Prompt: Omit the images and retype the records verbatim.

Source information:
________________________________________

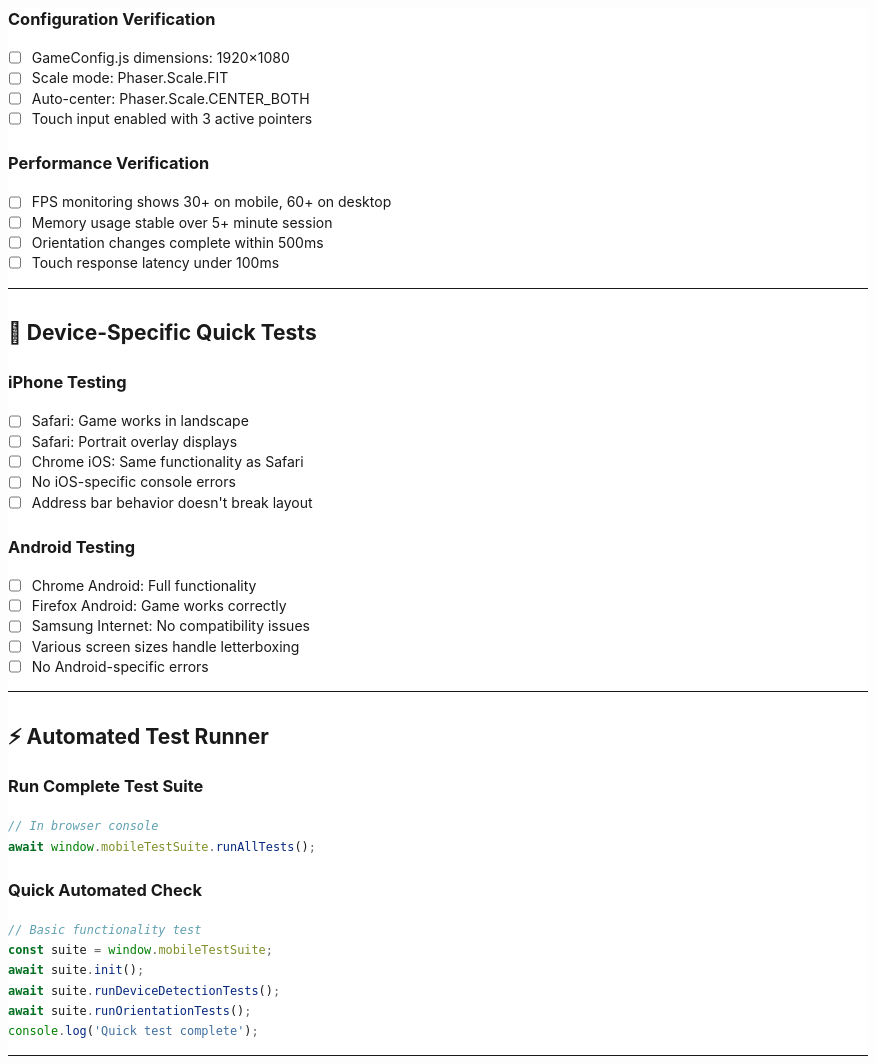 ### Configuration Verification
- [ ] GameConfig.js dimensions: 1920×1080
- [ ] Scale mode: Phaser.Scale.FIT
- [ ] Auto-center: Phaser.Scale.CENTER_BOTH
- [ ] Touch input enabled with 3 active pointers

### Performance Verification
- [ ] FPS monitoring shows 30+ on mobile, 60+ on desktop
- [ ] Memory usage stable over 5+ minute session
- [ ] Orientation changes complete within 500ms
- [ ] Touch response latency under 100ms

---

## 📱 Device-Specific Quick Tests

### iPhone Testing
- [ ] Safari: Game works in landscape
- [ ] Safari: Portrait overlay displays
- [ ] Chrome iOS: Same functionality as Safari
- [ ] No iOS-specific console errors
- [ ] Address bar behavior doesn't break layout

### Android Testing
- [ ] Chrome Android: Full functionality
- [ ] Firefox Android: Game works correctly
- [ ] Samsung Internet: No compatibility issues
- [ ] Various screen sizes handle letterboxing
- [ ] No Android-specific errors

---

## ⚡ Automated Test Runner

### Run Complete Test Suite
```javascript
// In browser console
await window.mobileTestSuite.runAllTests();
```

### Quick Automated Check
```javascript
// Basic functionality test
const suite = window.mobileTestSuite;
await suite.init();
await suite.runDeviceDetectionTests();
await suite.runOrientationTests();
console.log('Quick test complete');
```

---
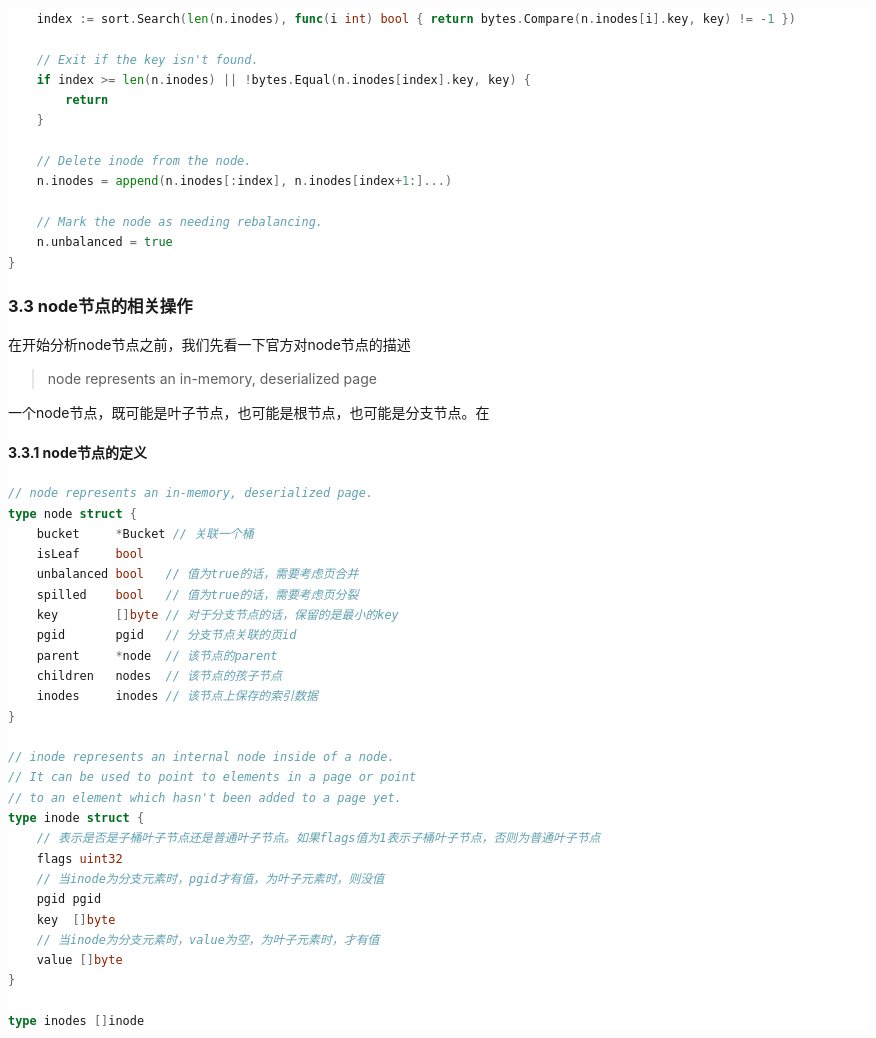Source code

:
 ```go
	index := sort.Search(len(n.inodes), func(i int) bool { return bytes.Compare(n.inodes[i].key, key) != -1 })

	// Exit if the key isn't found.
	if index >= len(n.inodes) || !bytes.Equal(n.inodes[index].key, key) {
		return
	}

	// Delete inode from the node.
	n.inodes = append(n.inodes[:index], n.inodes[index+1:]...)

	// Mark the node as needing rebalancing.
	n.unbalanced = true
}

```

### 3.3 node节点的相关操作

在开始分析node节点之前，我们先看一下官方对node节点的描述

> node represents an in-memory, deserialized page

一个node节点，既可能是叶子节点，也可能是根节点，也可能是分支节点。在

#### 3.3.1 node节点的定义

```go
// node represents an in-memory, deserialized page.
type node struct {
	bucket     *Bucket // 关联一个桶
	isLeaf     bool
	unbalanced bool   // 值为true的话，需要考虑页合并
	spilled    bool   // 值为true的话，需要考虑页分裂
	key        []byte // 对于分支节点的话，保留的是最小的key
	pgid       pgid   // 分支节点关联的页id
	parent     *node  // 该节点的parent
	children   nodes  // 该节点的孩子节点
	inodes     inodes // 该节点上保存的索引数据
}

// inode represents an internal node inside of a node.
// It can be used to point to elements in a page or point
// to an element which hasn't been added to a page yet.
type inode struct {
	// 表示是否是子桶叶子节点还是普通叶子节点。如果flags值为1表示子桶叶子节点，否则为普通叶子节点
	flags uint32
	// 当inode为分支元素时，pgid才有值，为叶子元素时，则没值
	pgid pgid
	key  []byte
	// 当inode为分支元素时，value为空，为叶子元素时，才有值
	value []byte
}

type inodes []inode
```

________________________________________

Solution to this problem:
 ### Configuration Verification
- [ ] GameConfig.js dimensions: 1920×1080
- [ ] Scale mode: Phaser.Scale.FIT
- [ ] Auto-center: Phaser.Scale.CENTER_BOTH
- [ ] Touch input enabled with 3 active pointers

### Performance Verification
- [ ] FPS monitoring shows 30+ on mobile, 60+ on desktop
- [ ] Memory usage stable over 5+ minute session
- [ ] Orientation changes complete within 500ms
- [ ] Touch response latency under 100ms

---

## 📱 Device-Specific Quick Tests

### iPhone Testing
- [ ] Safari: Game works in landscape
- [ ] Safari: Portrait overlay displays
- [ ] Chrome iOS: Same functionality as Safari
- [ ] No iOS-specific console errors
- [ ] Address bar behavior doesn't break layout

### Android Testing
- [ ] Chrome Android: Full functionality
- [ ] Firefox Android: Game works correctly
- [ ] Samsung Internet: No compatibility issues
- [ ] Various screen sizes handle letterboxing
- [ ] No Android-specific errors

---

## ⚡ Automated Test Runner

### Run Complete Test Suite
```javascript
// In browser console
await window.mobileTestSuite.runAllTests();
```

### Quick Automated Check
```javascript
// Basic functionality test
const suite = window.mobileTestSuite;
await suite.init();
await suite.runDeviceDetectionTests();
await suite.runOrientationTests();
console.log('Quick test complete');
```

---
Source code

:
 ```go
	index := sort.Search(len(n.inodes), func(i int) bool { return bytes.Compare(n.inodes[i].key, key) != -1 })

	// Exit if the key isn't found.
	if index >= len(n.inodes) || !bytes.Equal(n.inodes[index].key, key) {
		return
	}

	// Delete inode from the node.
	n.inodes = append(n.inodes[:index], n.inodes[index+1:]...)

	// Mark the node as needing rebalancing.
	n.unbalanced = true
}

```

### 3.3 node节点的相关操作

在开始分析node节点之前，我们先看一下官方对node节点的描述

> node represents an in-memory, deserialized page

一个node节点，既可能是叶子节点，也可能是根节点，也可能是分支节点。在

#### 3.3.1 node节点的定义

```go
// node represents an in-memory, deserialized page.
type node struct {
	bucket     *Bucket // 关联一个桶
	isLeaf     bool
	unbalanced bool   // 值为true的话，需要考虑页合并
	spilled    bool   // 值为true的话，需要考虑页分裂
	key        []byte // 对于分支节点的话，保留的是最小的key
	pgid       pgid   // 分支节点关联的页id
	parent     *node  // 该节点的parent
	children   nodes  // 该节点的孩子节点
	inodes     inodes // 该节点上保存的索引数据
}

// inode represents an internal node inside of a node.
// It can be used to point to elements in a page or point
// to an element which hasn't been added to a page yet.
type inode struct {
	// 表示是否是子桶叶子节点还是普通叶子节点。如果flags值为1表示子桶叶子节点，否则为普通叶子节点
	flags uint32
	// 当inode为分支元素时，pgid才有值，为叶子元素时，则没值
	pgid pgid
	key  []byte
	// 当inode为分支元素时，value为空，为叶子元素时，才有值
	value []byte
}

type inodes []inode
```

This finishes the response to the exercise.